DOCUMENT SEGMENT ::
:::

There was no knight on a white horse yesterday. He delivered exactly what he promised he would. Bob Mueller’s long-awaited and highly anticipated testimony didn’t provide any information that he hadn’t already provided in his written report.

Both sides were hoping for more. And each was disappointed.

Democrats had hoped there might be a smoking gun; or at a minimum, some sensational new revelation that would revive and perhaps stoke the interest of an American public that seems ready to move on from the Mueller Report and potential impeachment proceedings.

Republicans had hoped that they could embarrass or discredit a man who had spent his career in service to this country — beginning as a young man fighting in wars that many of them dodged or avoided.

:::

SHORT EXERCISE A ::
Name every person, political party, and document named in the commentary on Mueller's testimony.
SHORT EXERCISE B ::
In the commentary on Mueller's testimony, how did Mueller begin his career in service to the country?
SHORT EXERCISE C ::
Reproduce the commentary on Mueller's testimony from "Both sides were" up to and including "dodged or avoided.", changing "disappointed" to "let down".

GIVEN DATA ::
:::

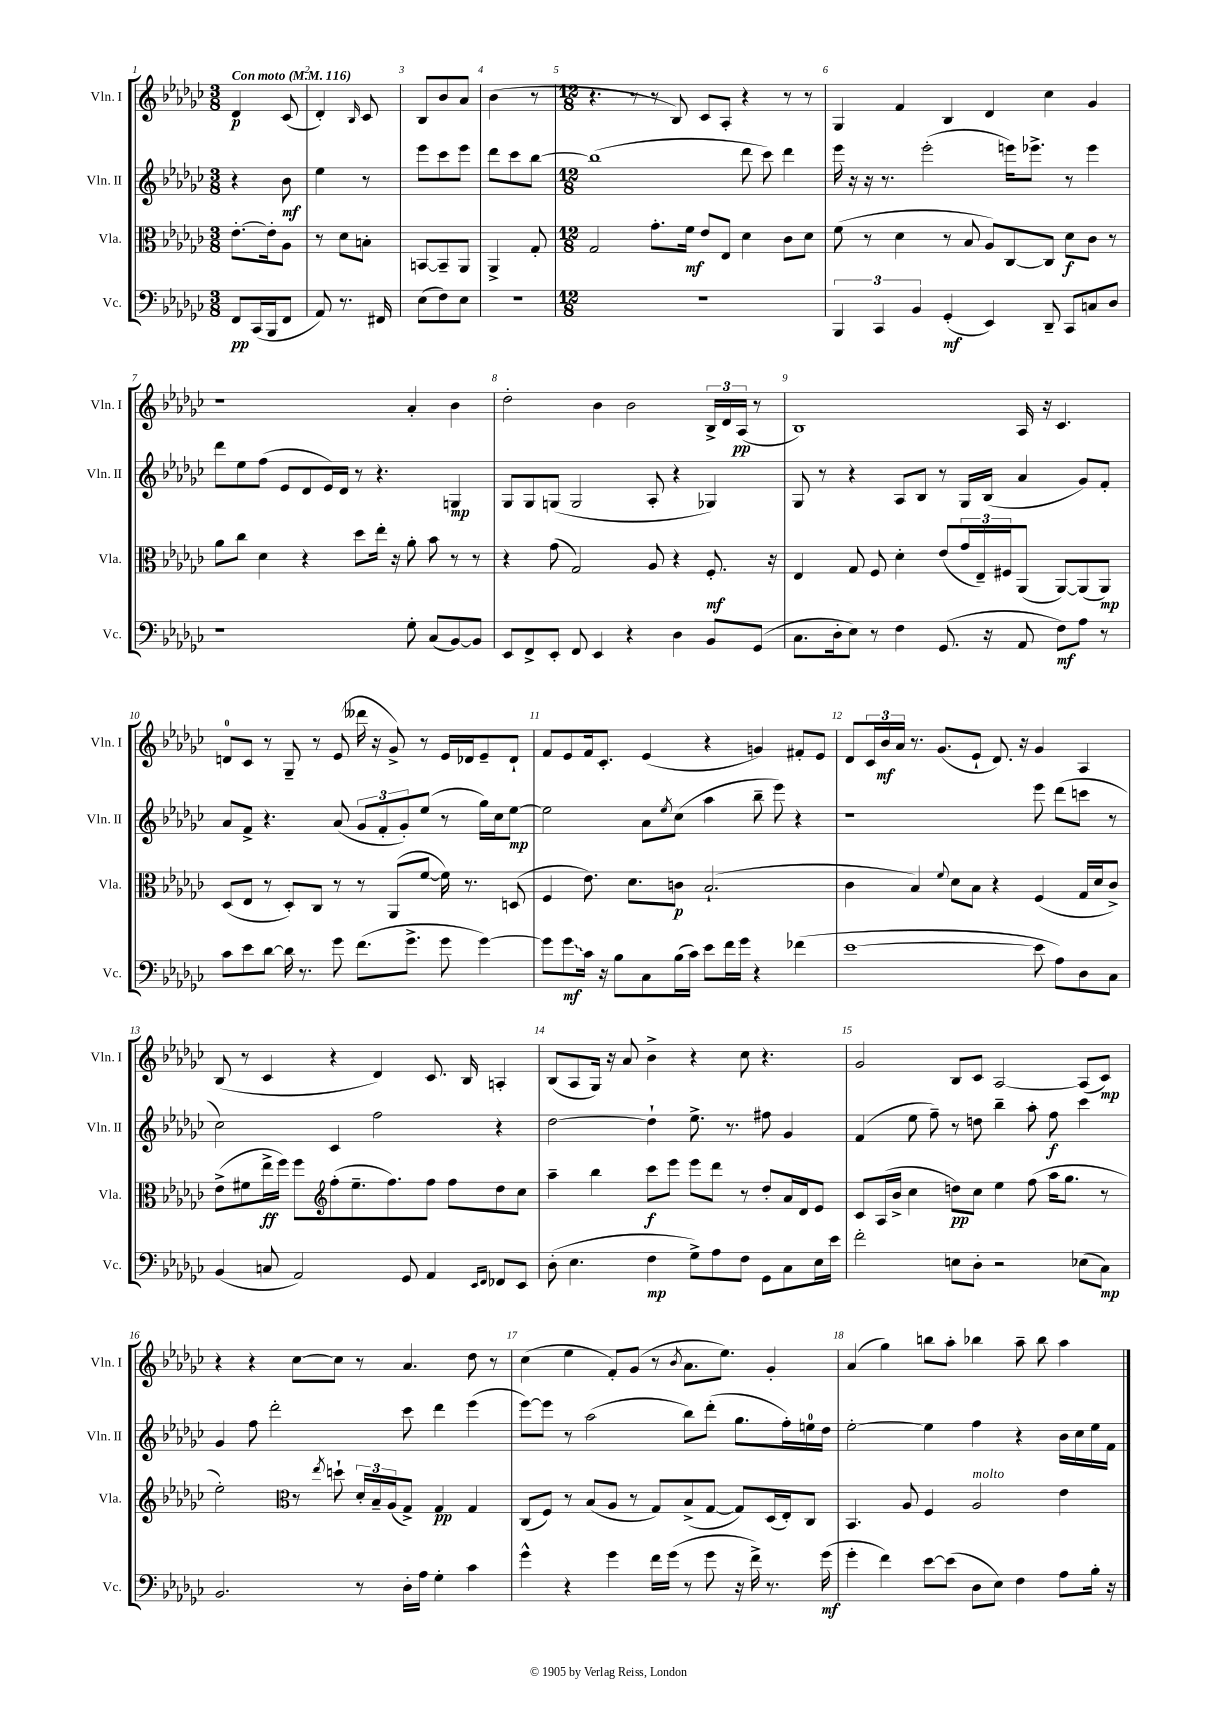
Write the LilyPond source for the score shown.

:::

WORKED ANSWER A ::
Bob Mueller, Democrats, Mueller Report, Republicans

WORKED ANSWER B ::
As a young man fighting in wars.

WORKED ANSWER C ::
Both sides were hoping for more. And each was let down.

Democrats had hoped there might be a smoking gun; or at a minimum, some sensational new revelation that would revive and perhaps stoke the interest of an American public that seems ready to move on from the Mueller Report and potential impeachment proceedings.

Republicans had hoped that they could embarrass or discredit a man who had spent his career in service to this country — beginning as a young man fighting in wars that many of them dodged or avoided.